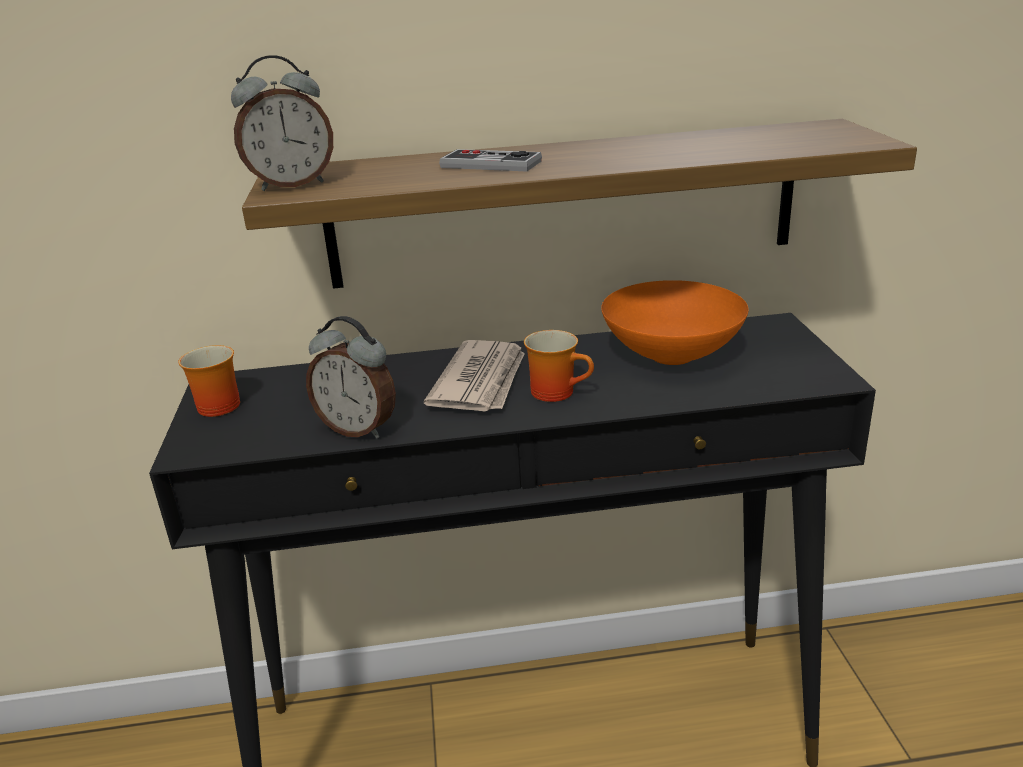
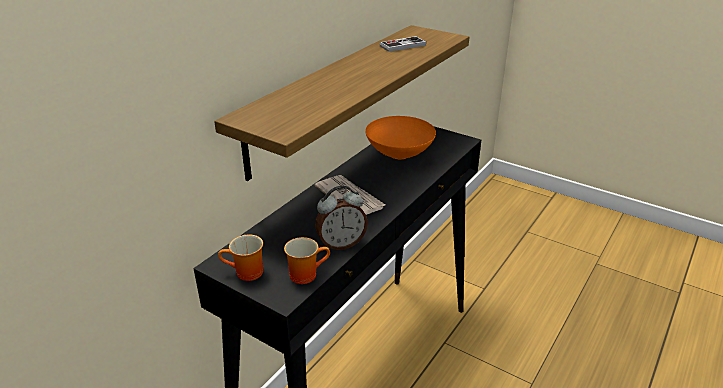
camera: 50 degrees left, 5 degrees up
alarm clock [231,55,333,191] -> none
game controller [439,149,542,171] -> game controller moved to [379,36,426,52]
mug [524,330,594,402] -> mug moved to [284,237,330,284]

==

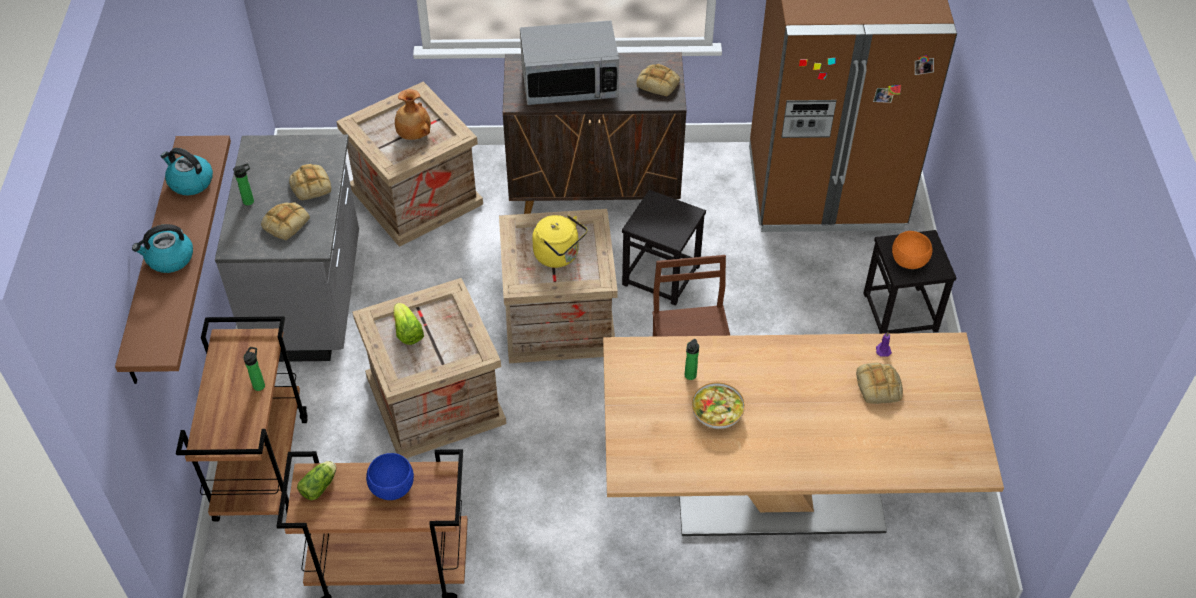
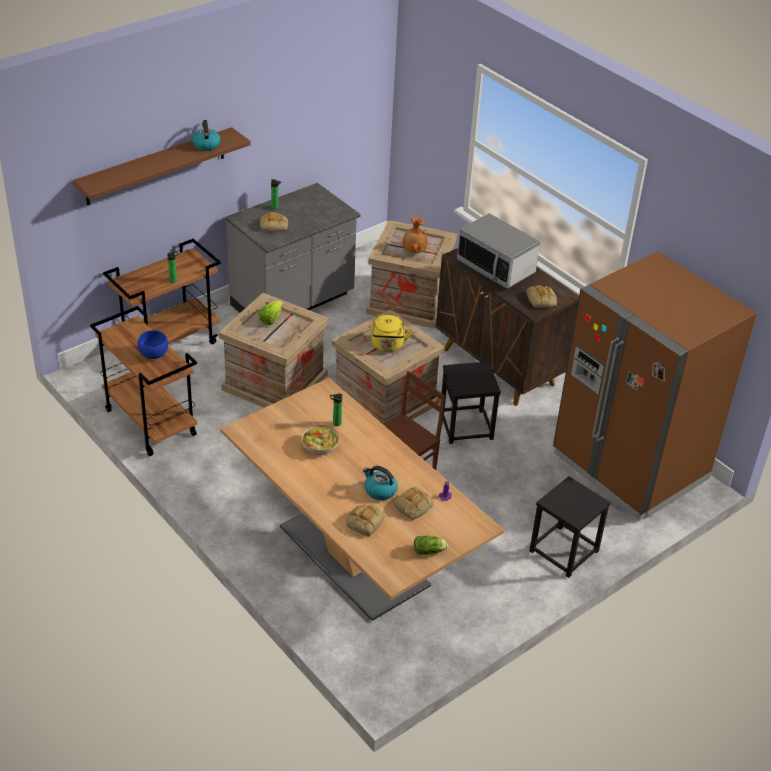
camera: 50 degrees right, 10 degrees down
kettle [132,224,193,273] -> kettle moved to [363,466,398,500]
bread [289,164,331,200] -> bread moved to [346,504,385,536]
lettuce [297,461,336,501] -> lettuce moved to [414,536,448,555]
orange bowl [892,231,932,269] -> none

...

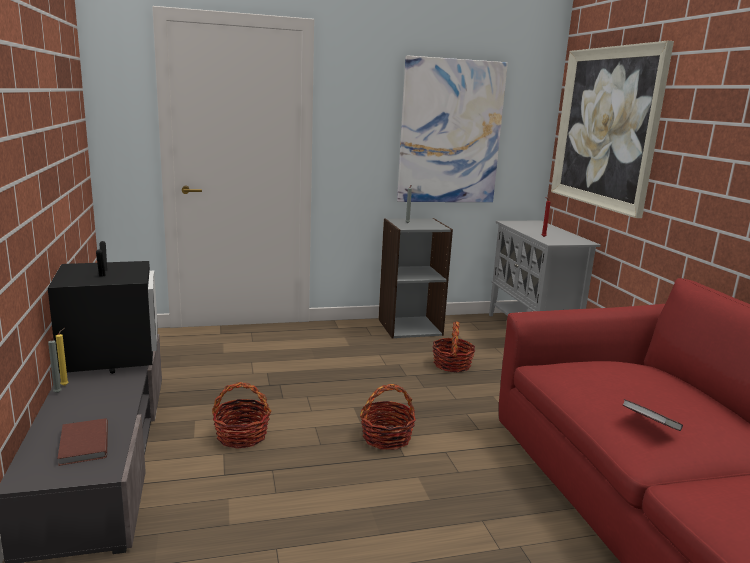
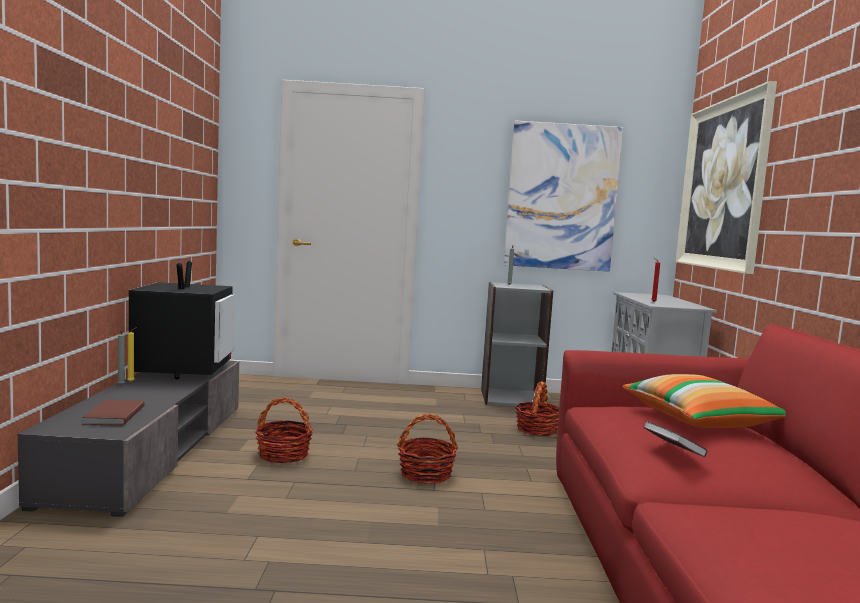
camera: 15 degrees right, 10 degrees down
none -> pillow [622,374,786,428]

_Directions for this task_:
Give back, unchanged, the run of lines in the listing above that begins at the line containing "game controller [439,149,542,171]" and ends at the line containing "mug [524,330,594,402] ->", both included.

_Answer box_:
game controller [439,149,542,171] -> game controller moved to [379,36,426,52]
mug [524,330,594,402] -> mug moved to [284,237,330,284]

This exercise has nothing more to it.